Textauszug.
══════

All diese Maßnahmen brauchen natürlich Fläche. Fläche, welche in den vergangenen Jahrzehnten oftmals zum großen Teil dem Autoverkehr zugewiesen wurde. Und die Fläche ist ja nicht beliebig skalierbar: Sehr oft stehen ja beispielsweise links und rechts Häuser. Der Platz dazwischen ist also "fix" - der Kuchen kann nicht vergößert, sondern muss anders aufgeteilt werden. Allzu oft reden wir gerne von Verkehrs- oder Mobilitätswende. Problem: Der Deutsche möchte nicht gestalten - er will mit dem Status Quo unzufrieden sein.
"PKW-Dichte" von Kostas Koufogiorgos
Am 1. Januar 2025 gab es in Deutschland insgesamt 61,1 Millionen zugelassene Kraftfahrzeuge, darunter 49,3 Millionen Pkw - bei rund 83 Mio. Einwohner_innen. Der Pkw-Bestand erreichte damit einen neuen Höchststand. Zieht man dann noch die etwa 14 Mio. Menschen bis einschl. 17 Jahre ab, die theoretisch noch kein Auto fahren dürfen, verbleiben noch 69 Mio. Menschen, mit rund 49 Mio. Autos. In Deutschland leben etwa 10,5 Millionen Hunde - etwa 21% der deutschen Haushalte haben einen Hund. Lediglich Smartphones haben wir noch mehr als Autos (und Hunde): Auf 100 Menschen kommen 134 Geräte.

══════

Datensätze
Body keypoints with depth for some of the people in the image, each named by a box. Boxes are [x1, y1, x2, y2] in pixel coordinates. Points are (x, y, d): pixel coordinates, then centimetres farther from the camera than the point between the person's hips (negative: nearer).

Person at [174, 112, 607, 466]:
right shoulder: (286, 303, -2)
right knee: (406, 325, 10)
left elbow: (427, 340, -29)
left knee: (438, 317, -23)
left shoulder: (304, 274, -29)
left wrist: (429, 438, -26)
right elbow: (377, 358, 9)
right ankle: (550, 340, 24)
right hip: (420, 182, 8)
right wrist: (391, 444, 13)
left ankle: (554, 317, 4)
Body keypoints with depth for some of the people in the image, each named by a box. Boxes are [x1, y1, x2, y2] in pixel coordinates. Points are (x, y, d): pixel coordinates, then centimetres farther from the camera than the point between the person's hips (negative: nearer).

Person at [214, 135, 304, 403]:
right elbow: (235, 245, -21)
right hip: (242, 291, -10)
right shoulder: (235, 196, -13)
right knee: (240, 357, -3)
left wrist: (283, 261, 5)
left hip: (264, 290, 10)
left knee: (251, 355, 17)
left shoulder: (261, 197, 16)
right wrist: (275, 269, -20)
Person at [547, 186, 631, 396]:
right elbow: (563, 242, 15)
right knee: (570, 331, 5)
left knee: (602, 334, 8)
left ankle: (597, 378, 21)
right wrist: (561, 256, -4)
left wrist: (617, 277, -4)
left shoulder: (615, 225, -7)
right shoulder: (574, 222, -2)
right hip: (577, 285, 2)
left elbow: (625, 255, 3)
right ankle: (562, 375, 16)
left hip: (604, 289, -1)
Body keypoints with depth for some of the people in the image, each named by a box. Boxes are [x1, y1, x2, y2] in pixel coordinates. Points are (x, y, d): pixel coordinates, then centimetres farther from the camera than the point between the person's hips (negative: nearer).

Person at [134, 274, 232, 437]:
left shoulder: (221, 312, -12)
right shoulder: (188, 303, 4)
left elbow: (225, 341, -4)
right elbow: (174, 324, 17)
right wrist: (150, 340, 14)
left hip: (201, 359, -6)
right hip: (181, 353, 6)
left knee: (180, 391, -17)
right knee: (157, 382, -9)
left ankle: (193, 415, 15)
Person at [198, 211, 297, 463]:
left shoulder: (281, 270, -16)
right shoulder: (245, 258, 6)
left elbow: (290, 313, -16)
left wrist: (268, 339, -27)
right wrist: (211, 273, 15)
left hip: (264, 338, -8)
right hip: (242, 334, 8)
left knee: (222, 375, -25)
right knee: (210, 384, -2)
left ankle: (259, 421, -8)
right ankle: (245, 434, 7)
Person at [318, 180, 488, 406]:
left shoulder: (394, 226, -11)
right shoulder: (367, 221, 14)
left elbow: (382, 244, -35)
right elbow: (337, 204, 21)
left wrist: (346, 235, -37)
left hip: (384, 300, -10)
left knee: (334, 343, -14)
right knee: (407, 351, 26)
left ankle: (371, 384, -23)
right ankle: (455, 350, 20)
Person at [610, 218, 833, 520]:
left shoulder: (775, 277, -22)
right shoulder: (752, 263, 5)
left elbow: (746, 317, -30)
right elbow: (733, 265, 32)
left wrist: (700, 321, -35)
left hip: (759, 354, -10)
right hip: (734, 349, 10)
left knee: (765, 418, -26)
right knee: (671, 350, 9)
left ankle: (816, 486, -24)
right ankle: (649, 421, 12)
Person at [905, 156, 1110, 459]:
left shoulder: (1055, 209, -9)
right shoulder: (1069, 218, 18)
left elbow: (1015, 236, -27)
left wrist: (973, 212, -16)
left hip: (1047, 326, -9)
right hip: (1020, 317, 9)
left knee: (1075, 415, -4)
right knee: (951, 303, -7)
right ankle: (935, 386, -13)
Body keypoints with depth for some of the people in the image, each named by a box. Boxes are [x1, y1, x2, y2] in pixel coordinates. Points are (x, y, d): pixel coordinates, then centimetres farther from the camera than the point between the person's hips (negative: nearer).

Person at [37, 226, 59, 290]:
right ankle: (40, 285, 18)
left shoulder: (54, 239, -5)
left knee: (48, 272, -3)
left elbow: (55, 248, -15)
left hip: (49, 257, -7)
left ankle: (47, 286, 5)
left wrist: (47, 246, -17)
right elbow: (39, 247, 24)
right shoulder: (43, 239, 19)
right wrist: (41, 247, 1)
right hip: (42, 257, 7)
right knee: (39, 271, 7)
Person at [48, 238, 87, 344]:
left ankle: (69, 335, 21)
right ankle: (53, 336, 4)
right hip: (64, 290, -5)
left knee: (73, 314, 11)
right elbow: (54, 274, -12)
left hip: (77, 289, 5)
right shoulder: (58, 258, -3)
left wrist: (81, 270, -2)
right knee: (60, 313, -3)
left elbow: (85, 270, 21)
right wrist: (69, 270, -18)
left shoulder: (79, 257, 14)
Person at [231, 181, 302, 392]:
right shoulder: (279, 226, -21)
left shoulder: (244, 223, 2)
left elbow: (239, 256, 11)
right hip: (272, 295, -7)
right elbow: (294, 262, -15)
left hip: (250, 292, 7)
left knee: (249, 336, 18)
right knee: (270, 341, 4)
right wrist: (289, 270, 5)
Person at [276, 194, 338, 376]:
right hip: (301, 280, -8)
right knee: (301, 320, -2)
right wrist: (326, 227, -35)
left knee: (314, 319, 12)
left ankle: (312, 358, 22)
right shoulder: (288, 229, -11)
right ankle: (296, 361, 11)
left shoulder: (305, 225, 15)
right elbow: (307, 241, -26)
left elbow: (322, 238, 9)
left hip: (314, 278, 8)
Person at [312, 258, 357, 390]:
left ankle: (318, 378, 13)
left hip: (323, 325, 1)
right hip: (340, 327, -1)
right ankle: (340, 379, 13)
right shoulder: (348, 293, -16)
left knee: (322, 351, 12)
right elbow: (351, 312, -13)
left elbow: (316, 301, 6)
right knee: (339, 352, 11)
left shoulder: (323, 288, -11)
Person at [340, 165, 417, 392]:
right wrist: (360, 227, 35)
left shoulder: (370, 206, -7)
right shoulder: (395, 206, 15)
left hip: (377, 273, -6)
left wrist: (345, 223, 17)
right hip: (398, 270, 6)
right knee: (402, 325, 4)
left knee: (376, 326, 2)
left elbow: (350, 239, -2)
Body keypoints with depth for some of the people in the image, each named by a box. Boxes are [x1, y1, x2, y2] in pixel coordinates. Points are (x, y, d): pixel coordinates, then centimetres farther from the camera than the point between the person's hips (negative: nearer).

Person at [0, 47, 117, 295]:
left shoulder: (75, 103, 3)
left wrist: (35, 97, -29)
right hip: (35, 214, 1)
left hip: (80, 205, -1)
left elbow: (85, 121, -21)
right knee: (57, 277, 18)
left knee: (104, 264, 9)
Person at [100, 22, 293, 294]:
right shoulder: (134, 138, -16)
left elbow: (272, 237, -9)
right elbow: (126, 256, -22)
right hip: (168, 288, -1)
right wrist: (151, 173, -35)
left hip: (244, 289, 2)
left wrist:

══════

Aufgabe A. Prüf, ob diese Aussagen zum Text über die Pkw-Dichte passen: (i) Am 1. Januar 2025 waren in Deutschland 49,3 Millionen Pkw zugelassen. (ii) Die Fläche zwischen den Häusern lässt sich beliebig vergrößern. (iii) Auf 100 Menschen kommen 134 Smartphones. Antworte jeweils mit Ja oder Nein und zitiere die Stelle im Text, die das entscheidet.
Aufgabe B. Schreib aus dem Text über die Pkw-Dichte den Teil von „All diese Maßnahmen“ bis „Quo unzufrieden sein.“ wortgetreu ab.
Aufgabe C. Schreib den Text über die Pkw-Dichte nach seinem letzten Satz weiter.
Die Daten sind eigenes Material und gehören nicht zum Text.

Erwartete Antwort A.
(i) Ja: „darunter 49,3 Millionen Pkw“
(ii) Nein: „Und die Fläche ist ja nicht beliebig skalierbar“
(iii) Ja: „Auf 100 Menschen kommen 134 Geräte“

Erwartete Antwort B.
All diese Maßnahmen brauchen natürlich Fläche. Fläche, welche in den vergangenen Jahrzehnten oftmals zum großen Teil dem Autoverkehr zugewiesen wurde. Und die Fläche ist ja nicht beliebig skalierbar: Sehr oft stehen ja beispielsweise links und rechts Häuser. Der Platz dazwischen ist also "fix" - der Kuchen kann nicht vergößert, sondern muss anders aufgeteilt werden. Allzu oft reden wir gerne von Verkehrs- oder Mobilitätswende. Problem: Der Deutsche möchte nicht gestalten - er will mit dem Status Quo unzufrieden sein.

Erwartete Antwort C.
Etwa 1,4 Deutsche teilen sich ein Fahrzeug! Und die brauchen halt auch Platz. Und genau da liegt das Problem: Wir haben keinen! Also nicht für diese Masse. Deutschland ist ähnlich groß wie Norwegen, Finnland oder die Republik Kongo. Aber auch ähnlich groß wie Vietnam oder Japan. Worin der Unterschied liegt? Norwegen und Finnland haben jeweils nur rund 5,5 Mio. Einwohner_innen. Vietnam und Japan wesentlich mehr, kommen auf über 300 Einwohner_innen pro km². Deutschlands Wert liegt bei 233/km². Die Skandinavier oder auch der Kongo pendeln lediglich um die 17 Menschen pro km². Die Finnen verzeichnen rund 2,5 Mio. Autos (bei etwa 5,6 Mio. Einwohner_innen. 125 Mio. Japaner_innen haben rund 67 Mio. Autos. In Singapur benötigt man zum Autofahren eine limiterite Lizenz für (umgerechnet) schlappe 80.000 Euro - dort versucht man so dem Platzproblem Herr zu werden (das sollte man sich hier mal trauen - Aufstände oder gar bürgerkriegsähnliche Zustände wären die Folge). Okay, die haben (nach Monaco) auch die höchste Dichte an Menschen/km².
Aber nochmal zurück: Über die Jahrzehnte konnten sich nicht nur immer mehr Menschen ein (eigenes) Auto leisten, auch wurden die Autos immer größer. Das Lieblingsauto der Deutschen feierte kürzlich Geburtstag: 50 Jahre ist der VW Golf jetzt alt, und noch immer ist er das meistverkaufte Fahrzeug hierzulande. Doch das, was heute als Golf angeboten wird, hat nur noch wenig mit dem zu tun, was am 29. März 1974 erstmals vom Band gelaufen ist. Der Golf VIII ist einen halben Meter länger und rund eine halbe Tonne schwerer als der Golf. Und: Jedes dritte neu zugelassene Auto in Deutschland ist inzwischen ein SUV - eine Schrankwand auf Rädern.